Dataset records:
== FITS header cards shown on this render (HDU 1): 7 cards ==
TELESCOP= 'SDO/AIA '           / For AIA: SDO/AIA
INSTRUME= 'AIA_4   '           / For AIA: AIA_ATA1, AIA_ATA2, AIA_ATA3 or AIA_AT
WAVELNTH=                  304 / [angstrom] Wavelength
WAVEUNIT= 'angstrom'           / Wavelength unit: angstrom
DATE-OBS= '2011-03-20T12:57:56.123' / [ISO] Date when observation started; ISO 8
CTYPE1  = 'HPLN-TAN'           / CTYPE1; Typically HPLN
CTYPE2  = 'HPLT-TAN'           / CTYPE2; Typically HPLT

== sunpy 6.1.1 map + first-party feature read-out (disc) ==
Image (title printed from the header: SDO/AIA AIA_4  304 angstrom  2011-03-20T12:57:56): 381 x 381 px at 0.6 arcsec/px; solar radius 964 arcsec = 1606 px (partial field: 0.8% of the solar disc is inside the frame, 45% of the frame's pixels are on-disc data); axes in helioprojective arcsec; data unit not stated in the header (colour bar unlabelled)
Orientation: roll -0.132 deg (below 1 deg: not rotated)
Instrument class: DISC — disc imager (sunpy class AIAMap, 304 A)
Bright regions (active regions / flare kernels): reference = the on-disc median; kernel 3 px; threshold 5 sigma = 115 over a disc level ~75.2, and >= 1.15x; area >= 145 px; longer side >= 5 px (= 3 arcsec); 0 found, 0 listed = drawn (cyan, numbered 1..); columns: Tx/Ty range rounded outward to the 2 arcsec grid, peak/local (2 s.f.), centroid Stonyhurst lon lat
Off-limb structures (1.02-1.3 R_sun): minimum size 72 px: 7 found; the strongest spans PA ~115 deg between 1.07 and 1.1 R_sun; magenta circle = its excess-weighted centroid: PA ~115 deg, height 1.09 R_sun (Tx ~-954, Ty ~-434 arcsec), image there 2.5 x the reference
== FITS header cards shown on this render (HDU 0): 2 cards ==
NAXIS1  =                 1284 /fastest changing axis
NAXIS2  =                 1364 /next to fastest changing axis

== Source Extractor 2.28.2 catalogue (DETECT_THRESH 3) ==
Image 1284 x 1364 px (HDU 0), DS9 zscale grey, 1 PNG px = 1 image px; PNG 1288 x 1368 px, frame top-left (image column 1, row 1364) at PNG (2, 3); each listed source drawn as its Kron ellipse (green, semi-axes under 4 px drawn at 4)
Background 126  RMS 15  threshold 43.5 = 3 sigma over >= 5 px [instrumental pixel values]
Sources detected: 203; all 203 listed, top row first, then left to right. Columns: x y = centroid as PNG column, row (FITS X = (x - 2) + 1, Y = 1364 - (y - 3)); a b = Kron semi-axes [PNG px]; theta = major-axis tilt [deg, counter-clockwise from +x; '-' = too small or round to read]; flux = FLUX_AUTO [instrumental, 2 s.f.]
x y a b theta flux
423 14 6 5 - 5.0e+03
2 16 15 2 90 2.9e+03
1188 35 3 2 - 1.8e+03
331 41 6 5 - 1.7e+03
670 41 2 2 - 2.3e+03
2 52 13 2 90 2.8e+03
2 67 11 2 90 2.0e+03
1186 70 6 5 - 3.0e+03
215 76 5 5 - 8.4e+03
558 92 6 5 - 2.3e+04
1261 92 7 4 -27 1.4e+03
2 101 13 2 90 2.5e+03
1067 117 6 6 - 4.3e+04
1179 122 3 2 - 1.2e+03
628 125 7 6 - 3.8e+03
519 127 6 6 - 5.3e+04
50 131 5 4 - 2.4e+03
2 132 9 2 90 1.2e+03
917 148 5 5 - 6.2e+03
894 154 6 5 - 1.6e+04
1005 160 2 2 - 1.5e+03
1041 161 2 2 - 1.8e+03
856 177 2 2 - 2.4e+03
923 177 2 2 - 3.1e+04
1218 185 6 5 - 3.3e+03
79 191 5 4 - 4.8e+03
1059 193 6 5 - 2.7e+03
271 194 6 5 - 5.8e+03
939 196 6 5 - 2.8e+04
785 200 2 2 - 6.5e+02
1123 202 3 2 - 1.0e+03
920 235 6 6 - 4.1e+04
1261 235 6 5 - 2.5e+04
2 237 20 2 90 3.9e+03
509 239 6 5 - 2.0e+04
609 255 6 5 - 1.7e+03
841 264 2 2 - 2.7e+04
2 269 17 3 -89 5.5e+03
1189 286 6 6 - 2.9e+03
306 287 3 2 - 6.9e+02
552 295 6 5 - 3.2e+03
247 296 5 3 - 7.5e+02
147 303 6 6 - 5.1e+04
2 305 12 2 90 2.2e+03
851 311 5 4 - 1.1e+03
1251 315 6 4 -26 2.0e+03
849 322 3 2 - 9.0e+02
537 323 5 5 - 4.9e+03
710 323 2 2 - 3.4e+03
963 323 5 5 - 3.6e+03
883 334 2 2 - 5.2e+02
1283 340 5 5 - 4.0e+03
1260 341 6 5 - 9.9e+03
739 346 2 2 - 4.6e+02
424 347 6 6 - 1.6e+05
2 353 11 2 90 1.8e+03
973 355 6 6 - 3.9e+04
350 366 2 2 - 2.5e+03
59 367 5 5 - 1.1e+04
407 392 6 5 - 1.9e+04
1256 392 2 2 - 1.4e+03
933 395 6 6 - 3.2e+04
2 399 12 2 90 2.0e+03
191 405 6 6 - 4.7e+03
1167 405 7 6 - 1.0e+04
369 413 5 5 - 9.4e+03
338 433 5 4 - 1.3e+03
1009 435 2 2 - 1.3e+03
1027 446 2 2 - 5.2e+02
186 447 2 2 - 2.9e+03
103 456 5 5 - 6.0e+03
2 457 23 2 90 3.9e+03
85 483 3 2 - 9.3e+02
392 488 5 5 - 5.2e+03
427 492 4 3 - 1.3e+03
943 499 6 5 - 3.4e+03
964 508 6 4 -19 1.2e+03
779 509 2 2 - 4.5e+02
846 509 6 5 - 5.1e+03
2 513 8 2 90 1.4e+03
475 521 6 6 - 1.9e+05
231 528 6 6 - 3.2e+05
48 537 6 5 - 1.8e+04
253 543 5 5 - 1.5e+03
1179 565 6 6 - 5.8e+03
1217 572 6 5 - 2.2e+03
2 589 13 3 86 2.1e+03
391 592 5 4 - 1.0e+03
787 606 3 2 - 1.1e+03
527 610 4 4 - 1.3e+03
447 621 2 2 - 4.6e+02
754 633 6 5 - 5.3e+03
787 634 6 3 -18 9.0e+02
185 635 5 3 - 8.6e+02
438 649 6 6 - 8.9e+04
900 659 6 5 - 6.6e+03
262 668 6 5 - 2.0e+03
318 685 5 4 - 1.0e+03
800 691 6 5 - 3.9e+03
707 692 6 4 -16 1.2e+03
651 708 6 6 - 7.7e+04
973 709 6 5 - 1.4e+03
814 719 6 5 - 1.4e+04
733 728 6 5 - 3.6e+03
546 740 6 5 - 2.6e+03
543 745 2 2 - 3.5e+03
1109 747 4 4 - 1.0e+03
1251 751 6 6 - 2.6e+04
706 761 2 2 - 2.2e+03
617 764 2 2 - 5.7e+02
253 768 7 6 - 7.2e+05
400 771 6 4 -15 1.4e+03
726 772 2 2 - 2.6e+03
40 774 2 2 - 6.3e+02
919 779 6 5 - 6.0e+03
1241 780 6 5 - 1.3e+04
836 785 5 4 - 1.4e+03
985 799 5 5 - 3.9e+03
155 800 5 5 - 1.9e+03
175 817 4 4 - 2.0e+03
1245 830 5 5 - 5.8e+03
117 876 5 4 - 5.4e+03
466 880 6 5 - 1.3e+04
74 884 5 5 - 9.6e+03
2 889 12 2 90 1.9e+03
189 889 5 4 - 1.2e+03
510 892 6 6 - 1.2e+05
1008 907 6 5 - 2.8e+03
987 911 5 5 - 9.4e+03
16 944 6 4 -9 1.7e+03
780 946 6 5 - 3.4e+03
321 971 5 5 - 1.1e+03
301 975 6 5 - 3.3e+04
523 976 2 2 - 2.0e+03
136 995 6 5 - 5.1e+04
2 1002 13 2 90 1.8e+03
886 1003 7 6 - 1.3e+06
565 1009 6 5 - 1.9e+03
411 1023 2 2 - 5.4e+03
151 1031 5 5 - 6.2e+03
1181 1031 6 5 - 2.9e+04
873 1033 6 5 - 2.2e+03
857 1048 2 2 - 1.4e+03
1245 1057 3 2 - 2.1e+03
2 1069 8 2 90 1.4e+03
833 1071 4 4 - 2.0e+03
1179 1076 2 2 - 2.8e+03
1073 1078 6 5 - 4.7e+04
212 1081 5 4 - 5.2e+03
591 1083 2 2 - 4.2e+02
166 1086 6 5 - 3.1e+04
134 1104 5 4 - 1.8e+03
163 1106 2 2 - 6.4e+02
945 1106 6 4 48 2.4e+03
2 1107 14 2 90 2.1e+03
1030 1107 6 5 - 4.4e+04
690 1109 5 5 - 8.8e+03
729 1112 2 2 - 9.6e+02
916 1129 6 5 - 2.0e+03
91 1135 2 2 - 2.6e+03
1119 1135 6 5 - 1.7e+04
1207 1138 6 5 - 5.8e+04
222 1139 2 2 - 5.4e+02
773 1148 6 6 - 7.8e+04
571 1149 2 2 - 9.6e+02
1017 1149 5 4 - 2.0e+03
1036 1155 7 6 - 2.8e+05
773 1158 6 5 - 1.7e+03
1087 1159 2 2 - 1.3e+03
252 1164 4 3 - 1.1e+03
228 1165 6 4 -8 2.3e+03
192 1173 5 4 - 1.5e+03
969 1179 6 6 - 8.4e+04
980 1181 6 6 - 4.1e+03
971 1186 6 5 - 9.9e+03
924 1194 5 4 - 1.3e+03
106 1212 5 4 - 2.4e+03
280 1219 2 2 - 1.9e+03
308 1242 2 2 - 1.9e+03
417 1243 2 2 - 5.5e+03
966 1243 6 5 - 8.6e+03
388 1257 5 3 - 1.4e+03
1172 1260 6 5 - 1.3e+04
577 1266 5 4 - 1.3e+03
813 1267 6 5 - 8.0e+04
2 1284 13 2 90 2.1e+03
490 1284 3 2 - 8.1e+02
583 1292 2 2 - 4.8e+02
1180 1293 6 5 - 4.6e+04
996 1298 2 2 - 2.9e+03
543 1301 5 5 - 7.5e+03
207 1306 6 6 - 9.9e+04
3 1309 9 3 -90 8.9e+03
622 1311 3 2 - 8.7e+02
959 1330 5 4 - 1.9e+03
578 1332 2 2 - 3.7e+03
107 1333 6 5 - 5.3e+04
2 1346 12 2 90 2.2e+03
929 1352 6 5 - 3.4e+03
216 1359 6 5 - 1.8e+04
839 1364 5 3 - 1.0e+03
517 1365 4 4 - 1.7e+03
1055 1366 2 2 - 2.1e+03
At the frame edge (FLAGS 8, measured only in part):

Set exercise:
Could you return, unchanged, the part of the data that runs from the very start through the line containing "CTYPE2; Typically HPLT", including both ends?

Correct result:
== FITS header cards shown on this render (HDU 1): 7 cards ==
TELESCOP= 'SDO/AIA '           / For AIA: SDO/AIA
INSTRUME= 'AIA_4   '           / For AIA: AIA_ATA1, AIA_ATA2, AIA_ATA3 or AIA_AT
WAVELNTH=                  304 / [angstrom] Wavelength
WAVEUNIT= 'angstrom'           / Wavelength unit: angstrom
DATE-OBS= '2011-03-20T12:57:56.123' / [ISO] Date when observation started; ISO 8
CTYPE1  = 'HPLN-TAN'           / CTYPE1; Typically HPLN
CTYPE2  = 'HPLT-TAN'           / CTYPE2; Typically HPLT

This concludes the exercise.